→ EXTRACT PROVIDED:
A Moslem is not free to change his religion, for example become a Christian or a Buddhist and or become an atheist. A Moslem who for any reason leaves his religion, or in other words becomes an apostate would be severely punished. The child of a Moslem who has chosen to become a Moslem after maturity and then has become an apostate-which means a inborn apostate-would have the following sentence: 1) His repenting and Islam are not apparently accepted 2) Would be executed 3) His wife would be separated from him without divorce and would get the period of abstention in the case of husband’s death (three consecutive menses) 4) His property would be divided among his heir.

The repenting of a child whose parents have not been Moslems yet has chosen Islam after his maturity and then has become an apostate (a national apostate) would be accepted. If he repents and brings Islam until the end of the third day then he would be spared otherwise he would be executed. And as soon as he becomes an apostate his spouse would be separated from him without divorce. _ For a Moslem woman who becomes an apostate her spouse would be separated from her without divorce and the period of abstention in the case of divorce (three consecutive menses) would be necessary. And her repenting would be accepted .If she repents she would be spared otherwise her sentence would be life imprisonment with forced labor until she repents or dies [2].

Therefore for a Moslem who becomes an apostate and does not agree to return to Islam if he is a man he would be executed and if she were a woman she would be sentenced to life-imprisonment with forced labor.

A Moslem is not free to deny the affair that in the religious custom has been appointed to Islam because he has other opinions. If a Moslem denies an affair that in the religious custom of the time is indispensable to religion and as a result denying, the religion or the prophet go under question then even if he counts himself as a Moslem, he would be taken as an apostate and he would be sentenced as an apostate [3]. The new impressions of some of the Islamic scholars of some religious judgments can easily come under the mentioned case, as through history charging people with apostasy and infidelity has not been few [4].

A youth whose both parents or one of them has been a Moslem is not free to choose another religion other than Islam after maturity. If he does not become a Moslem for any reason he would be considered as a national apostate and he would be sentenced accordingly, meaning that he would first be asked to repent and if he does not accept depending on whether he is a boy or a girl he would be either sentenced to death or life-imprisonment with forced labor, and the end of the sentence would be determined either by death or repenting [5].

A Moslem is not free to abandon the religious incumbents or to do things that are prohibited by the religion. If he does this intentionally and with knowledge he would be punished and the punishment would be given by the Sharia judge[6](The best example would be the punishment of whipping).

The second group: The adherent to one of the other four recognized religions (Christianity, Judaism, Zoroastrianism)

Apparently the Subea (A sect that is between Christianity and Judaism) is also put in this group [7]. The other infidels are not in any way considered in this group [8]. It is necessary for the Moslems to fight with the adherent to one of the other four recognized religions so that they would choose one of the two ways: To bring Islam or by paying tribute accept the humiliation of accepting the obligations and go by the special laws that has been made for them.

→ DATASET EXTRACT:
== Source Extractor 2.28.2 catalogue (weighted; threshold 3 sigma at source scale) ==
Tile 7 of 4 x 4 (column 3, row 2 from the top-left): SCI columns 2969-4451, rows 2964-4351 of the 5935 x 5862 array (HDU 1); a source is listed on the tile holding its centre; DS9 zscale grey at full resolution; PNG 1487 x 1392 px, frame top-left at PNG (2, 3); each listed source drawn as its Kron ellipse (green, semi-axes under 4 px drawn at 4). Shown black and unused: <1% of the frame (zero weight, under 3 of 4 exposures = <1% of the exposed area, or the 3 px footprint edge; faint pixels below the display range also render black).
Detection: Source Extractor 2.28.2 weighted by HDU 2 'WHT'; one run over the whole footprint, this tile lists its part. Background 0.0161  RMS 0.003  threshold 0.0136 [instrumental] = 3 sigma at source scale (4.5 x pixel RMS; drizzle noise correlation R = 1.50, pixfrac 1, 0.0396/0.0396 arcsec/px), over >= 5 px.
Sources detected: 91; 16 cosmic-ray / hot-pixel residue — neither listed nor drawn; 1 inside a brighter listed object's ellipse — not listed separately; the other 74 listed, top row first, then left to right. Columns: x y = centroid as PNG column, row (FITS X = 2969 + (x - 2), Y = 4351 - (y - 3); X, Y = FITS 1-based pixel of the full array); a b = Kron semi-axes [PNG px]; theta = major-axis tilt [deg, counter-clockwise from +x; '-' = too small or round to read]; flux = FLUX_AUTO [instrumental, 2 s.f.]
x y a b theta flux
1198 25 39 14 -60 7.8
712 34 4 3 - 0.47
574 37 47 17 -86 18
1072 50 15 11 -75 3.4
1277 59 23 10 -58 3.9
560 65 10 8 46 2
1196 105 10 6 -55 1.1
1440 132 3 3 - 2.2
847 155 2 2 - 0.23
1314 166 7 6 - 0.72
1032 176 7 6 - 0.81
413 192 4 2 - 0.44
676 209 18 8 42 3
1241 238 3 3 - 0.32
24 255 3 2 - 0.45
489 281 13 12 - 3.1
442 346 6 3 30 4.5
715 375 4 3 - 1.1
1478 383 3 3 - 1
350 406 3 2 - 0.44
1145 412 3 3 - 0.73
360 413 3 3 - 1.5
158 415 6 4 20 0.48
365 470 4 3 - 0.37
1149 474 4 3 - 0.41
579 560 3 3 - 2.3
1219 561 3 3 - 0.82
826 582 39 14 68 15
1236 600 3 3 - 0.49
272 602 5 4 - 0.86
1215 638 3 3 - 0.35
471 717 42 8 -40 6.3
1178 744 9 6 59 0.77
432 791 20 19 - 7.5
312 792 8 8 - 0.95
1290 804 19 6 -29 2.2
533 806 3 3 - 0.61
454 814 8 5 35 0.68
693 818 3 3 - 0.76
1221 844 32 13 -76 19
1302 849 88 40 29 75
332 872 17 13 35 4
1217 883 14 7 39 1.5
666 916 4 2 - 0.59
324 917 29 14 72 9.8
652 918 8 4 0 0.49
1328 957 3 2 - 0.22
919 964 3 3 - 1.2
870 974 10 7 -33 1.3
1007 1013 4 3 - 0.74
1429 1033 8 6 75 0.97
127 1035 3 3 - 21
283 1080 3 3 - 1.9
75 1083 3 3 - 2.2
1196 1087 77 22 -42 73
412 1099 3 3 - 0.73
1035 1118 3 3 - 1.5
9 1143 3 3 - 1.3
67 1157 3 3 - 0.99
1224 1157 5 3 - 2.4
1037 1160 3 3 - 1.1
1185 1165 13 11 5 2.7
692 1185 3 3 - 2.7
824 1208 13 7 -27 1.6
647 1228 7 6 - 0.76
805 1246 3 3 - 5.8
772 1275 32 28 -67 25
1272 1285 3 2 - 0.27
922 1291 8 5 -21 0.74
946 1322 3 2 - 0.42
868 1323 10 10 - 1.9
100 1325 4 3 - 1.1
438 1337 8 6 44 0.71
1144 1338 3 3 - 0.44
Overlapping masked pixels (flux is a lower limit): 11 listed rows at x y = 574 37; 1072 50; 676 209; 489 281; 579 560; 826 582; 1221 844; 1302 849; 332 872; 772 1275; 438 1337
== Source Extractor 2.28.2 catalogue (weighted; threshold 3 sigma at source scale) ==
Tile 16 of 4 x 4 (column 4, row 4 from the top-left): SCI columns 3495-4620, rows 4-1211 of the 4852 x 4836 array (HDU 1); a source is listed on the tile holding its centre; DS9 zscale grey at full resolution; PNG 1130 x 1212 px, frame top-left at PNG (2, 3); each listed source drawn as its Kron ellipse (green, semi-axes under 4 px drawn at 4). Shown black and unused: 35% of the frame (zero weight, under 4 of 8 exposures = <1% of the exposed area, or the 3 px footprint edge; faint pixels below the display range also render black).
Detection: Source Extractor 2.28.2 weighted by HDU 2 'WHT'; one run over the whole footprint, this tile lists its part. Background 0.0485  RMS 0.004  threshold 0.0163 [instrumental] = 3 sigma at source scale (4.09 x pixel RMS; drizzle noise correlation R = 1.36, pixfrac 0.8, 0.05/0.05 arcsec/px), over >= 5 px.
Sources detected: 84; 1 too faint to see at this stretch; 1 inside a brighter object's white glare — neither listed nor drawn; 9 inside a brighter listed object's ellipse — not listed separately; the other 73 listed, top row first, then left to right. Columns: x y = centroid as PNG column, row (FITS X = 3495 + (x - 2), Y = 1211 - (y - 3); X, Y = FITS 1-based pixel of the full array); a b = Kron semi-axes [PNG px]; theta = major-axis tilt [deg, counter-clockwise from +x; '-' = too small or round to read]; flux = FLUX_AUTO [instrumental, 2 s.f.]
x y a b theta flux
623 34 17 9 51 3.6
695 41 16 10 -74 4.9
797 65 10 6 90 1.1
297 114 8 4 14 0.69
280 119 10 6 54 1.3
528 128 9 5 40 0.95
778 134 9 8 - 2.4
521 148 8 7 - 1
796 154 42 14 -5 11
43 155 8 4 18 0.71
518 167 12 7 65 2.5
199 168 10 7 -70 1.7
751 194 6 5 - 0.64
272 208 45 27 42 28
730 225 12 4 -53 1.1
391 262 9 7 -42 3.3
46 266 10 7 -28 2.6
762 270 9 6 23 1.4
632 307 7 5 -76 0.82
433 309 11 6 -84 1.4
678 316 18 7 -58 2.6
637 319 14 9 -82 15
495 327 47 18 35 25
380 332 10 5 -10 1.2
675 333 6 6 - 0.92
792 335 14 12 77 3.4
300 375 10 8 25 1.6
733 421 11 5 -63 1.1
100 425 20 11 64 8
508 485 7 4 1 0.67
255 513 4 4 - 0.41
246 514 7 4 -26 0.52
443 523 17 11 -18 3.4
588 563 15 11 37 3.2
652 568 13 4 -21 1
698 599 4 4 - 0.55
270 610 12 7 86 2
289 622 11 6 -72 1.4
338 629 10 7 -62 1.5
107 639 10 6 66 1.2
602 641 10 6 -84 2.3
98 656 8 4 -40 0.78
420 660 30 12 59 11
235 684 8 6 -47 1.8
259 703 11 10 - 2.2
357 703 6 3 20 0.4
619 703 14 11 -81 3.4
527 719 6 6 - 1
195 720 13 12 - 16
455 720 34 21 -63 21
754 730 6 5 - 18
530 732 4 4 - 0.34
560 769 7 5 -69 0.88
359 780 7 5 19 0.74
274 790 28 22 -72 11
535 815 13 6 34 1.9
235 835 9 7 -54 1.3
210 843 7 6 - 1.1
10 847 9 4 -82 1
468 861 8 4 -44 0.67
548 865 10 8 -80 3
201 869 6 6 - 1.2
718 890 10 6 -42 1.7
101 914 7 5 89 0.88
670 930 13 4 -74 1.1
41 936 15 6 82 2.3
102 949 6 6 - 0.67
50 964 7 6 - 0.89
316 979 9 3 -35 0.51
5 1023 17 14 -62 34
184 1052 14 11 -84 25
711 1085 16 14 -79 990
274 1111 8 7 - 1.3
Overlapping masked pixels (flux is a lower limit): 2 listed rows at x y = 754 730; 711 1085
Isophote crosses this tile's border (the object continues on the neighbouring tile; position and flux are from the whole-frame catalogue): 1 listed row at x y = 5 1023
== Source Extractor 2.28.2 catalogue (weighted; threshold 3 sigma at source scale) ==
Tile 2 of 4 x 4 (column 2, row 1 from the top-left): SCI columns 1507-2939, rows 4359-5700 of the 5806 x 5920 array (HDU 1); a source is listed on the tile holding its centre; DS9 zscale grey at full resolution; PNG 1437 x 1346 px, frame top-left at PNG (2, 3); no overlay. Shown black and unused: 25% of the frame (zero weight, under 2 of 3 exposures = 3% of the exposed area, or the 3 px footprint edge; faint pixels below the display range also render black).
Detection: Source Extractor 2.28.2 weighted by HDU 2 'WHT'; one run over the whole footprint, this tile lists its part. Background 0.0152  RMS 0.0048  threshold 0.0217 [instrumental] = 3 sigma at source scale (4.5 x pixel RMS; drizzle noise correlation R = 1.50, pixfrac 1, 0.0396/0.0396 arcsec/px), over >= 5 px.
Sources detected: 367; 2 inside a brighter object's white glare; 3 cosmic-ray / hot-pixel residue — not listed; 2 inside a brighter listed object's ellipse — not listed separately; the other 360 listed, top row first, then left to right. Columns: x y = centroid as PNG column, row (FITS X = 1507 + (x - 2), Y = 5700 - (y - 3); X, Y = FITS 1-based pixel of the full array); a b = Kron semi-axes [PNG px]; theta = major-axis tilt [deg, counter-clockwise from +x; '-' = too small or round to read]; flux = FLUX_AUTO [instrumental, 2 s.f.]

→ OBJECTIVE 1: In the records, from the first line through the line containing "1072 50 15 11 -75 3.4", swap "Sources detected" for "Objects detected" and reproduce those lines with nothing else altered.
→ OBJECTIVE 2: Carry on the text about apostasy and the recognized religions from the point where it stops.
The text above has no connection to the records; the two are separate material.

→ RESULT 1:
== Source Extractor 2.28.2 catalogue (weighted; threshold 3 sigma at source scale) ==
Tile 7 of 4 x 4 (column 3, row 2 from the top-left): SCI columns 2969-4451, rows 2964-4351 of the 5935 x 5862 array (HDU 1); a source is listed on the tile holding its centre; DS9 zscale grey at full resolution; PNG 1487 x 1392 px, frame top-left at PNG (2, 3); each listed source drawn as its Kron ellipse (green, semi-axes under 4 px drawn at 4). Shown black and unused: <1% of the frame (zero weight, under 3 of 4 exposures = <1% of the exposed area, or the 3 px footprint edge; faint pixels below the display range also render black).
Detection: Source Extractor 2.28.2 weighted by HDU 2 'WHT'; one run over the whole footprint, this tile lists its part. Background 0.0161  RMS 0.003  threshold 0.0136 [instrumental] = 3 sigma at source scale (4.5 x pixel RMS; drizzle noise correlation R = 1.50, pixfrac 1, 0.0396/0.0396 arcsec/px), over >= 5 px.
Objects detected: 91; 16 cosmic-ray / hot-pixel residue — neither listed nor drawn; 1 inside a brighter listed object's ellipse — not listed separately; the other 74 listed, top row first, then left to right. Columns: x y = centroid as PNG column, row (FITS X = 2969 + (x - 2), Y = 4351 - (y - 3); X, Y = FITS 1-based pixel of the full array); a b = Kron semi-axes [PNG px]; theta = major-axis tilt [deg, counter-clockwise from +x; '-' = too small or round to read]; flux = FLUX_AUTO [instrumental, 2 s.f.]
x y a b theta flux
1198 25 39 14 -60 7.8
712 34 4 3 - 0.47
574 37 47 17 -86 18
1072 50 15 11 -75 3.4

→ RESULT 2:
If they accept the conditions then their lives, property, and women would be safe. The religious leader would set the amount of tribute and the conditions would be as he sees fit. If it would lead to them becoming a Moslem they would have the right to practice their religion openly and to express their religious ideas. With the permission of the religious leader they would be able to keep their shrines and to practice their religious ceremonies either alone or in groups, and teach the religious affairs to the people of their religion. They can leave their religions and bring the permissible religions (in their own religion) changing their religion to Islam in any condition would be possible. They can leave their religious practices and critic their own religious teachings.

The judgments of the followers of the Zoroaster, Moses and Christ who after entering the agreement with the head of the Islamic government acquire rights and obligations under law in following cases is against the freedom of religion and ideas:

They are not free to train their children in a way that they would adopt the religion of their parents, meaning that they can not forbid their children to go to Islamic gathering and propaganda centers, they are obligated to leave them alone so that they can choose their own way and it is obvious that the way that is correspondent with the inborn nature of the child, Islam, would be chosen [9].

They are not free to build churches, synagogues, monastery, or a temple of fire [10].
They are not free to advertise and promote their religion and weaken the faith of the Moslems. Spreading their ideas is forbidden [11].

They cannot critic the Islamic teachings.
They cannot openly practice what is permissible in their religion yet it is at the same time prohibited in Islam [12].

They are not free to change to any other religion (like Christianity, Judaism, or Zoroastrism) except Islam, otherwise they would be killed [13].

They don’t have the permission to stay in the Islamic community if they don’t go through with their obligations. In that they can go to a safe location or the religious leader has the right to kill them, slave them or get ransom from them are two opinions [14].

The third group: The others

The non-Moslem whether he is a Christian, Jew or a Zoroastrian or not that have not accepted the mentioned obligations and the other heathen are considered infidels deserving to be fought against. It is indispensable that they would be presented with Islam. If they accept then there is no problem but if they don’t accept then the holy war against them would be indispensable [15]. Their wives and children would be slaves and all of their property and land would be confiscated as plunder [16]. Even though the well known view point of the Shiite scholars impermissibility of the preliminary holy war is for the time of absence [17] but today the permission of the preliminary holy war for the time of absence is also one of the important opinions [18]. Therefore the non-Moslem not paying tribute who does not accept Islam does not basically have the right to live, and it is needless to say that he would be deprived of other rights as well, therefore the judgment for the infidels is completely in contrast with freedom of religion and belief.

With a look at the judgments for the three groups we can conclude that if the popular interpretation gets more power the freedom of religion and belief would practically be out of the question. Through the discussion that was had I don’t think that there is any doubt that the popular interpretation does not reflect freedom of religion and belief. And now very briefly we would pay to the most important documents of the above judgments. From the above judgments from every section we would choose a judgment and then we would analyze its most crucial reason. The three judgments that have been chosen are: 1) the death sentence for an apostate Moslem 2) the tribute for the followers of Christianity, Judaism, and Zoroastrism, and 3) the infidel who does not pay tribute and him not having the right to live.
The documents for the heavy punishment of an apostate Moslem are some traditions.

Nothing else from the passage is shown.